Collected data:

--------

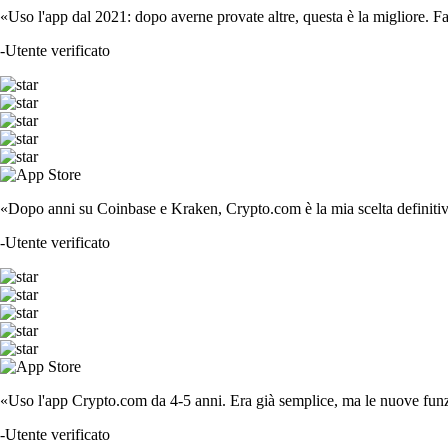
«Uso l'app dal 2021: dopo averne provate altre, questa è la migliore. F
-
Utente verificato
«Dopo anni su Coinbase e Kraken, Crypto.com è la mia scelta definitiva
-
Utente verificato
«Uso l'app Crypto.com da 4-5 anni. Era già semplice, ma le nuove funzi
-
Utente verificato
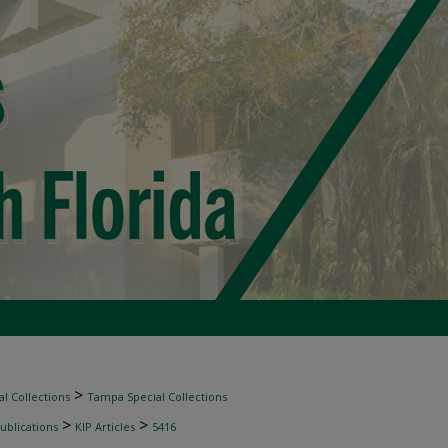
>
l Collections
Tampa Special Collections
>
>
ublications
KIP Articles
5416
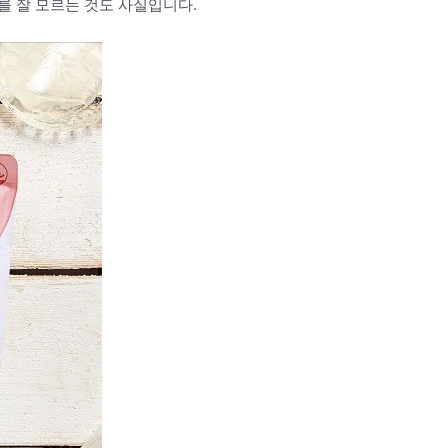
를 잘 모르는 것도 사실입니다.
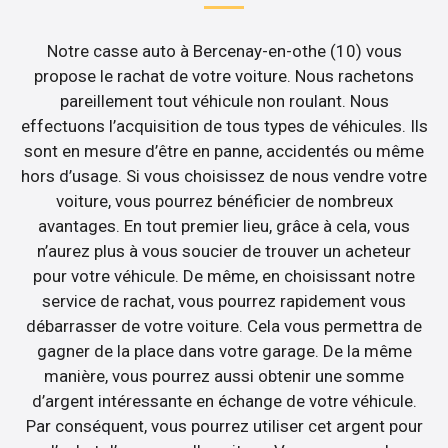
Notre casse auto à Bercenay-en-othe (10) vous
propose le rachat de votre voiture. Nous rachetons
pareillement tout véhicule non roulant. Nous
effectuons l’acquisition de tous types de véhicules. Ils
sont en mesure d’être en panne, accidentés ou même
hors d’usage. Si vous choisissez de nous vendre votre
voiture, vous pourrez bénéficier de nombreux
avantages. En tout premier lieu, grâce à cela, vous
n’aurez plus à vous soucier de trouver un acheteur
pour votre véhicule. De même, en choisissant notre
service de rachat, vous pourrez rapidement vous
débarrasser de votre voiture. Cela vous permettra de
gagner de la place dans votre garage. De la même
manière, vous pourrez aussi obtenir une somme
d’argent intéressante en échange de votre véhicule.
Par conséquent, vous pourrez utiliser cet argent pour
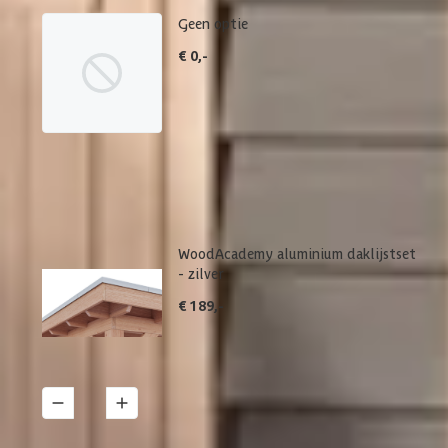
Geen optie
€ 0,-
WoodAcademy aluminium daklijstset
- zilver
€ 189,-
1
Details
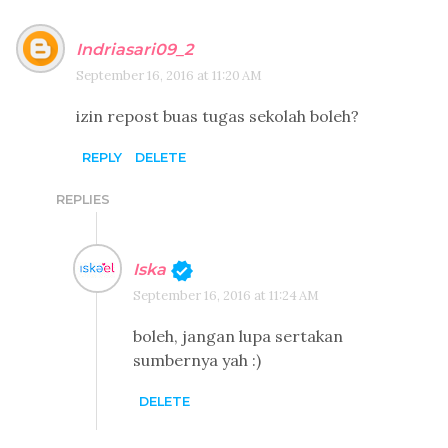
Indriasari09_2
September 16, 2016 at 11:20 AM
izin repost buas tugas sekolah boleh?
REPLY
DELETE
REPLIES
Iska
September 16, 2016 at 11:24 AM
boleh, jangan lupa sertakan
sumbernya yah :)
DELETE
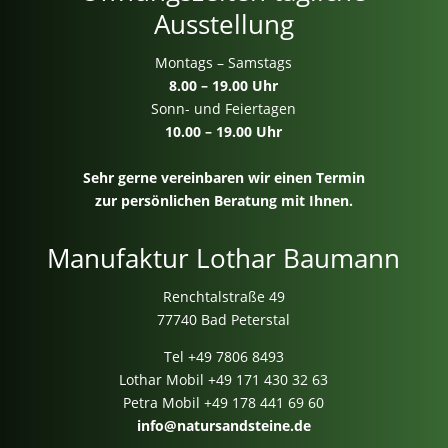
Ausstellung
Montags – Samstags
8.00 – 19.00 Uhr
Sonn- und Feiertagen
10.00 – 19.00 Uhr
Sehr gerne vereinbaren wir einen Termin
zur persönlichen Beratung mit Ihnen.
Manufaktur Lothar Baumann
Renchtalstraße 49
77740 Bad Peterstal
Tel
+49 7806 8493
Lothar Mobil
+49 171 430 32 63
Petra Mobil
+49 178 441 69 60
info@natursandsteine.de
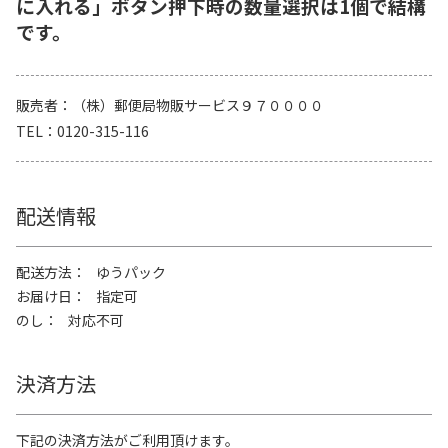
に入れる」ボタン押下時の数量選択は1個で結構
です。
販売者
（株）郵便局物販サービス９７００００
TEL
0120-315-116
配送情報
配送方法
ゆうパック
お届け日
指定可
のし
対応不可
決済方法
下記の決済方法がご利用頂けます。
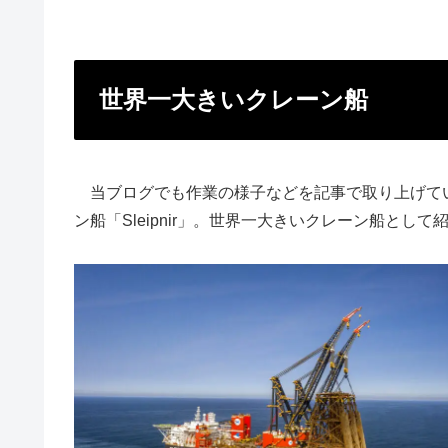
世界一大きいクレーン船
当ブログでも作業の様子などを記事で取り上げている
ン船「Sleipnir」。世界一大きいクレーン船とし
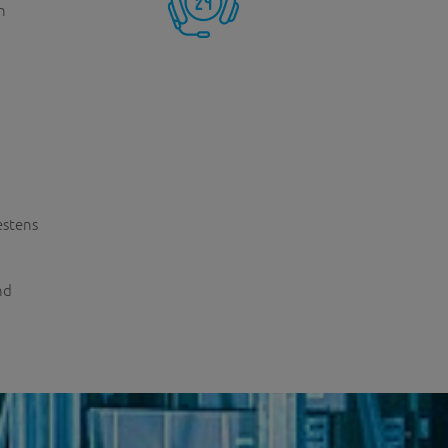
n
estens
nd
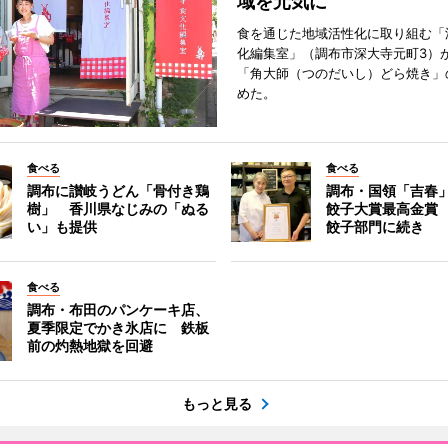
域を元気に
食を通じた地域活性化に取り組む「
化編集室」（調布市深大寺元町3）が
「角大師（つのだいし）どら焼き」
めた。
食べる
食べる
調布に讃岐うどん「骨付き鶏
調布・国領「吉春」
樹」 香川県なじみの「ぬる
餃子大賞最高金賞
い」も提供
餃子部門に続き
食べる
調布・布田のパンケーキ店、
夏季限定でかき氷店に 鉄板
前の灼熱地獄を回避
もっと見る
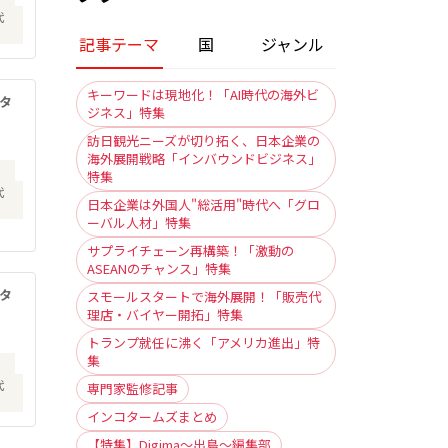
代
記事テーマ
国
ジャンル
キーワードは現地化！「AI時代の海外ビ
タ
ジネス」特集
訪日観光ニーズが切り拓く、日本企業の
海外展開戦略「インバウンドビジネス」
）
特集
代
日本企業は外国人"総活用"時代へ「グロ
ーバル人材」特集
サプライチェーン再構築！「激動の
ASEANのチャンス」特集
タ
スモールスタートで海外展開！「販売代
理店・バイヤー開拓」特集
トランプ就任に沸く「アメリカ進出」特
集
）
代
専門家監修記事
インコタームズまとめ
【特集】Digima〜出島〜編集部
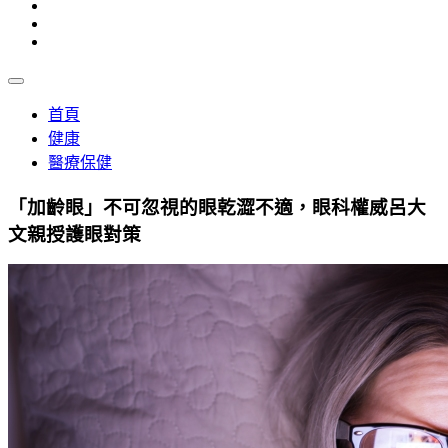
首頁
健康
醫療保健
「加齡眼」不可忽視的眼乾澀不適，眼科權威呂大
文親授護眼對策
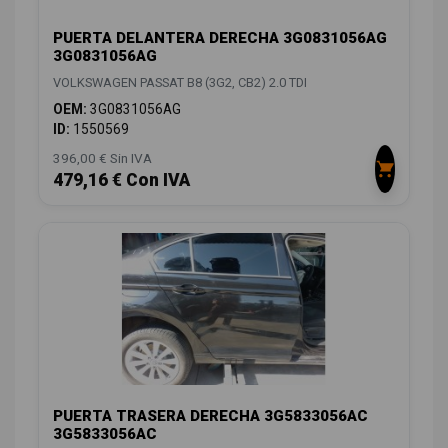
PUERTA DELANTERA DERECHA 3G0831056AG
3G0831056AG
VOLKSWAGEN PASSAT B8 (3G2, CB2) 2.0 TDI
OEM:
3G0831056AG
ID:
1550569
396,00 € Sin IVA
479,16 € Con IVA
PUERTA TRASERA DERECHA 3G5833056AC
3G5833056AC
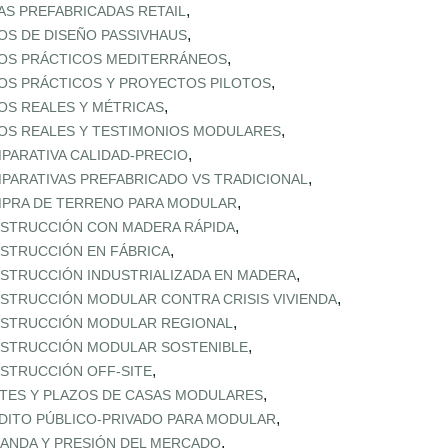
,
AS PREFABRICADAS RETAIL
,
OS DE DISEÑO PASSIVHAUS
,
OS PRÁCTICOS MEDITERRÁNEOS
,
OS PRÁCTICOS Y PROYECTOS PILOTOS
,
OS REALES Y MÉTRICAS
,
OS REALES Y TESTIMONIOS MODULARES
,
PARATIVA CALIDAD‑PRECIO
,
PARATIVAS PREFABRICADO VS TRADICIONAL
,
PRA DE TERRENO PARA MODULAR
,
STRUCCIÓN CON MADERA RÁPIDA
,
STRUCCIÓN EN FÁBRICA
,
STRUCCIÓN INDUSTRIALIZADA EN MADERA
,
STRUCCIÓN MODULAR CONTRA CRISIS VIVIENDA
,
STRUCCIÓN MODULAR REGIONAL
,
STRUCCIÓN MODULAR SOSTENIBLE
,
STRUCCIÓN OFF‑SITE
,
TES Y PLAZOS DE CASAS MODULARES
,
DITO PÚBLICO‑PRIVADO PARA MODULAR
,
ANDA Y PRESIÓN DEL MERCADO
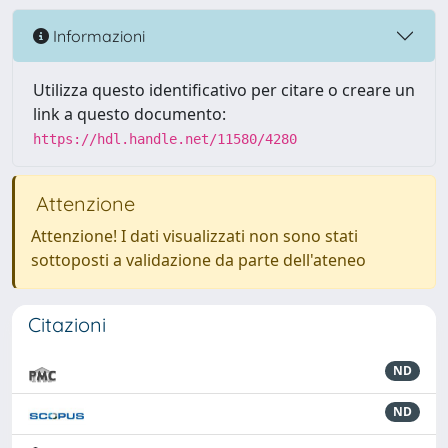
Informazioni
Utilizza questo identificativo per citare o creare un
link a questo documento:
https://hdl.handle.net/11580/4280
Attenzione
Attenzione! I dati visualizzati non sono stati
sottoposti a validazione da parte dell'ateneo
Citazioni
ND
ND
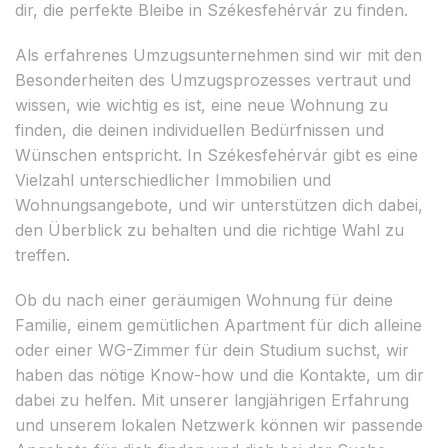
dir, die perfekte Bleibe in Székesfehérvár zu finden.
Als erfahrenes Umzugsunternehmen sind wir mit den
Besonderheiten des Umzugsprozesses vertraut und
wissen, wie wichtig es ist, eine neue Wohnung zu
finden, die deinen individuellen Bedürfnissen und
Wünschen entspricht. In Székesfehérvár gibt es eine
Vielzahl unterschiedlicher Immobilien und
Wohnungsangebote, und wir unterstützen dich dabei,
den Überblick zu behalten und die richtige Wahl zu
treffen.
Ob du nach einer geräumigen Wohnung für deine
Familie, einem gemütlichen Apartment für dich alleine
oder einer WG-Zimmer für dein Studium suchst, wir
haben das nötige Know-how und die Kontakte, um dir
dabei zu helfen. Mit unserer langjährigen Erfahrung
und unserem lokalen Netzwerk können wir passende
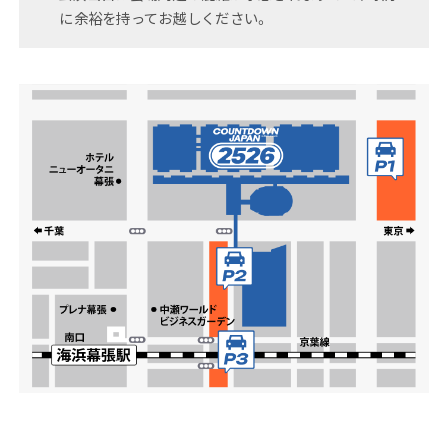
に余裕を持ってお越しください。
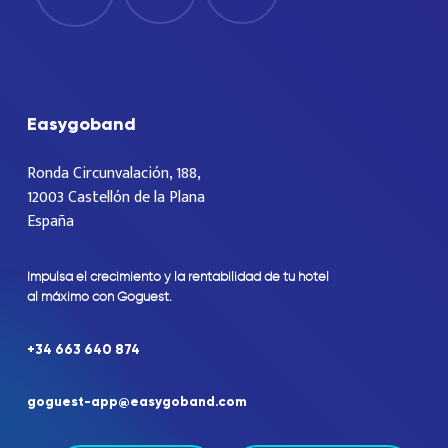
Easygoband
Ronda Circunvalación, 188,
12003 Castellón de la Plana
España
Impulsa
el
crecimiento
y
la
rentabilidad
de
tu
hotel
al
máximo
con
Goguest.
+34
663
640
874
goguest-app@easygoband.com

--------

▸ Work task: Reproduce the text of all the records above verbatim, line for line, omitting the picture markers.

▸ Answer to the exercise:
«Uso l'app dal 2021: dopo averne provate altre, questa è la migliore. F
-
Utente verificato
«Dopo anni su Coinbase e Kraken, Crypto.com è la mia scelta definitiva
-
Utente verificato
«Uso l'app Crypto.com da 4-5 anni. Era già semplice, ma le nuove funzi
-
Utente verificato
>
l Collections
Tampa Special Collections
>
>
ublications
KIP Articles
5416
를 잘 모르는 것도 사실입니다.
Notre casse auto à Bercenay-en-othe (10) vous
propose le rachat de votre voiture. Nous rachetons
pareillement tout véhicule non roulant. Nous
effectuons l’acquisition de tous types de véhicules. Ils
sont en mesure d’être en panne, accidentés ou même
hors d’usage. Si vous choisissez de nous vendre votre
voiture, vous pourrez bénéficier de nombreux
avantages. En tout premier lieu, grâce à cela, vous
n’aurez plus à vous soucier de trouver un acheteur
pour votre véhicule. De même, en choisissant notre
service de rachat, vous pourrez rapidement vous
débarrasser de votre voiture. Cela vous permettra de
gagner de la place dans votre garage. De la même
manière, vous pourrez aussi obtenir une somme
d’argent intéressante en échange de votre véhicule.
Par conséquent, vous pourrez utiliser cet argent pour
Geen optie
€ 0,-
WoodAcademy aluminium daklijstset
- zilver
€ 189,-
1
Details
Indriasari09_2
September 16, 2016 at 11:20 AM
izin repost buas tugas sekolah boleh?
REPLY
DELETE
REPLIES
Iska
September 16, 2016 at 11:24 AM
boleh, jangan lupa sertakan
sumbernya yah :)
DELETE
Ausstellung
Montags – Samstags
8.00 – 19.00 Uhr
Sonn- und Feiertagen
10.00 – 19.00 Uhr
Sehr gerne vereinbaren wir einen Termin
zur persönlichen Beratung mit Ihnen.
Manufaktur Lothar Baumann
Renchtalstraße 49
77740 Bad Peterstal
Tel
+49 7806 8493
Lothar Mobil
+49 171 430 32 63
Petra Mobil
+49 178 441 69 60
info@natursandsteine.de
に入れる」ボタン押下時の数量選択は1個で結構
です。
販売者
（株）郵便局物販サービス９７００００
TEL
0120-315-116
配送情報
配送方法
ゆうパック
お届け日
指定可
のし
対応不可
決済方法
下記の決済方法がご利用頂けます。
世界一大きいクレーン船
当ブログでも作業の様子などを記事で取り上げている
ン船「Sleipnir」。世界一大きいクレーン船とし
n
estens
nd
域を元気に
食を通じた地域活性化に取り組む「
化編集室」（調布市深大寺元町3）が
「角大師（つのだいし）どら焼き」
めた。
食べる
食べる
調布に讃岐うどん「骨付き鶏
調布・国領「吉春」
樹」 香川県なじみの「ぬる
餃子大賞最高金賞
い」も提供
餃子部門に続き
食べる
調布・布田のパンケーキ店、
夏季限定でかき氷店に 鉄板
前の灼熱地獄を回避
もっと見る
代
記事テーマ
国
ジャンル
キーワードは現地化！「AI時代の海外ビ
タ
ジネス」特集
訪日観光ニーズが切り拓く、日本企業の
海外展開戦略「インバウンドビジネス」
）
特集
代
日本企業は外国人"総活用"時代へ「グロ
ーバル人材」特集
サプライチェーン再構築！「激動の
ASEANのチャンス」特集
タ
スモールスタートで海外展開！「販売代
理店・バイヤー開拓」特集
トランプ就任に沸く「アメリカ進出」特
集
）
代
専門家監修記事
インコタームズまとめ
【特集】Digima〜出島〜編集部
首頁
健康
醫療保健
「加齡眼」不可忽視的眼乾澀不適，眼科權威呂大
文親授護眼對策
PUERTA DELANTERA DERECHA 3G0831056AG
3G0831056AG
VOLKSWAGEN PASSAT B8 (3G2, CB2) 2.0 TDI
OEM:
3G0831056AG
ID:
1550569
396,00 € Sin IVA
479,16 € Con IVA
PUERTA TRASERA DERECHA 3G5833056AC
3G5833056AC
,
AS PREFABRICADAS RETAIL
,
OS DE DISEÑO PASSIVHAUS
,
OS PRÁCTICOS MEDITERRÁNEOS
,
OS PRÁCTICOS Y PROYECTOS PILOTOS
,
OS REALES Y MÉTRICAS
,
OS REALES Y TESTIMONIOS MODULARES
,
PARATIVA CALIDAD‑PRECIO
,
PARATIVAS PREFABRICADO VS TRADICIONAL
,
PRA DE TERRENO PARA MODULAR
,
STRUCCIÓN CON MADERA RÁPIDA
,
STRUCCIÓN EN FÁBRICA
,
STRUCCIÓN INDUSTRIALIZADA EN MADERA
,
STRUCCIÓN MODULAR CONTRA CRISIS VIVIENDA
,
STRUCCIÓN MODULAR REGIONAL
,
STRUCCIÓN MODULAR SOSTENIBLE
,
STRUCCIÓN OFF‑SITE
,
TES Y PLAZOS DE CASAS MODULARES
,
DITO PÚBLICO‑PRIVADO PARA MODULAR
,
ANDA Y PRESIÓN DEL MERCADO
Informazioni
Utilizza questo identificativo per citare o creare un
link a questo documento:
https://hdl.handle.net/11580/4280
Attenzione
Attenzione! I dati visualizzati non sono stati
sottoposti a validazione da parte dell'ateneo
Citazioni
ND
ND
dir, die perfekte Bleibe in Székesfehérvár zu finden.
Als erfahrenes Umzugsunternehmen sind wir mit den
Besonderheiten des Umzugsprozesses vertraut und
wissen, wie wichtig es ist, eine neue Wohnung zu
finden, die deinen individuellen Bedürfnissen und
Wünschen entspricht. In Székesfehérvár gibt es eine
Vielzahl unterschiedlicher Immobilien und
Wohnungsangebote, und wir unterstützen dich dabei,
den Überblick zu behalten und die richtige Wahl zu
treffen.
Ob du nach einer geräumigen Wohnung für deine
Familie, einem gemütlichen Apartment für dich alleine
oder einer WG-Zimmer für dein Studium suchst, wir
haben das nötige Know-how und die Kontakte, um dir
dabei zu helfen. Mit unserer langjährigen Erfahrung
und unserem lokalen Netzwerk können wir passende
に余裕を持ってお越しください。
Easygoband
Ronda Circunvalación, 188,
12003 Castellón de la Plana
España
Impulsa
el
crecimiento
y
la
rentabilidad
de
tu
hotel
al
máximo
con
Goguest.
+34
663
640
874
goguest-app@easygoband.com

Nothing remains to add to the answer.